Collected material:
★ ★ ★ ★

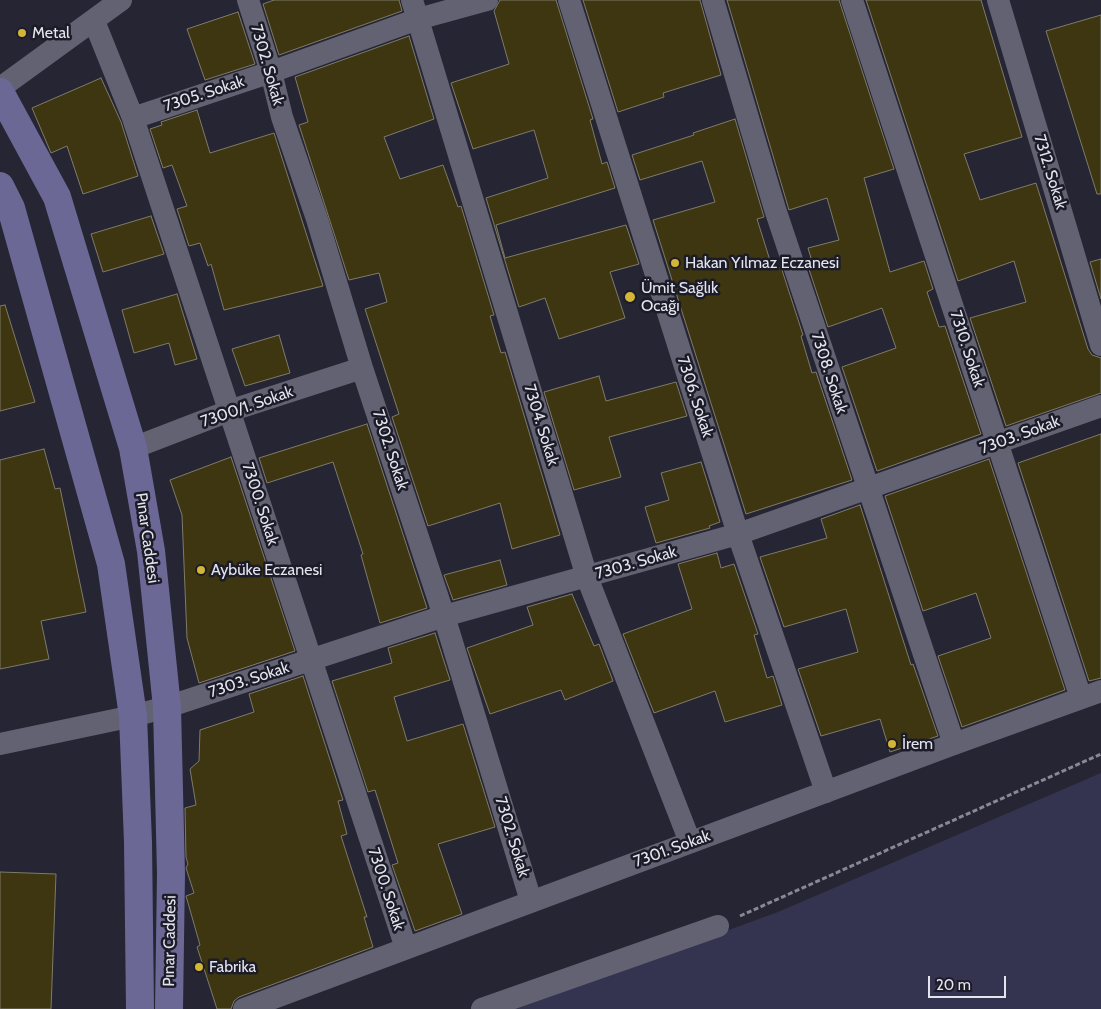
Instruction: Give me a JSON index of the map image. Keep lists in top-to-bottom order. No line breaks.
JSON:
{"streets":{"main road":["Pınar Caddesi"],"street":["7302. Sokak","7305. Sokak","7312. Sokak","7310. Sokak","7308. Sokak","7306. Sokak","7300/1. Sokak","7304. Sokak","7303. Sokak","7300. Sokak","7301. Sokak"]},"crossings":[["7302. Sokak","7305. Sokak"],["7302. Sokak","7300/1. Sokak"],["7302. Sokak","7303. Sokak"],["7302. Sokak","7301. Sokak"],["7305. Sokak","7304. Sokak"],["7305. Sokak","7300. Sokak"],["7310. Sokak","7303. Sokak"],["7310. Sokak","7301. Sokak"],["7308. Sokak","7303. Sokak"],["7308. Sokak","7301. Sokak"],["7306. Sokak","7303. Sokak"],["7306. Sokak","7301. Sokak"],["7300/1. Sokak","7300. Sokak"],["7300/1. Sokak","Pınar Caddesi"],["7304. Sokak","7303. Sokak"],["7304. Sokak","7301. Sokak"],["7303. Sokak","7300. Sokak"],["7303. Sokak","Pınar Caddesi"],["7300. Sokak","7301. Sokak"]],"places":["Metal","Hakan Yılmaz Eczanesi","Ümit Sağlık Ocağı","Aybüke Eczanesi","İrem","Fabrika"],"scale_bar":"20 m"}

★ ★ ★ ★

When you reproduce the material, keep every word exact and leave each picture out.

Written solution:
Instruction: Give me a JSON index of the map image. Keep lists in top-to-bottom order. No line breaks.
JSON:
{"streets":{"main road":["Pınar Caddesi"],"street":["7302. Sokak","7305. Sokak","7312. Sokak","7310. Sokak","7308. Sokak","7306. Sokak","7300/1. Sokak","7304. Sokak","7303. Sokak","7300. Sokak","7301. Sokak"]},"crossings":[["7302. Sokak","7305. Sokak"],["7302. Sokak","7300/1. Sokak"],["7302. Sokak","7303. Sokak"],["7302. Sokak","7301. Sokak"],["7305. Sokak","7304. Sokak"],["7305. Sokak","7300. Sokak"],["7310. Sokak","7303. Sokak"],["7310. Sokak","7301. Sokak"],["7308. Sokak","7303. Sokak"],["7308. Sokak","7301. Sokak"],["7306. Sokak","7303. Sokak"],["7306. Sokak","7301. Sokak"],["7300/1. Sokak","7300. Sokak"],["7300/1. Sokak","Pınar Caddesi"],["7304. Sokak","7303. Sokak"],["7304. Sokak","7301. Sokak"],["7303. Sokak","7300. Sokak"],["7303. Sokak","Pınar Caddesi"],["7300. Sokak","7301. Sokak"]],"places":["Metal","Hakan Yılmaz Eczanesi","Ümit Sağlık Ocağı","Aybüke Eczanesi","İrem","Fabrika"],"scale_bar":"20 m"}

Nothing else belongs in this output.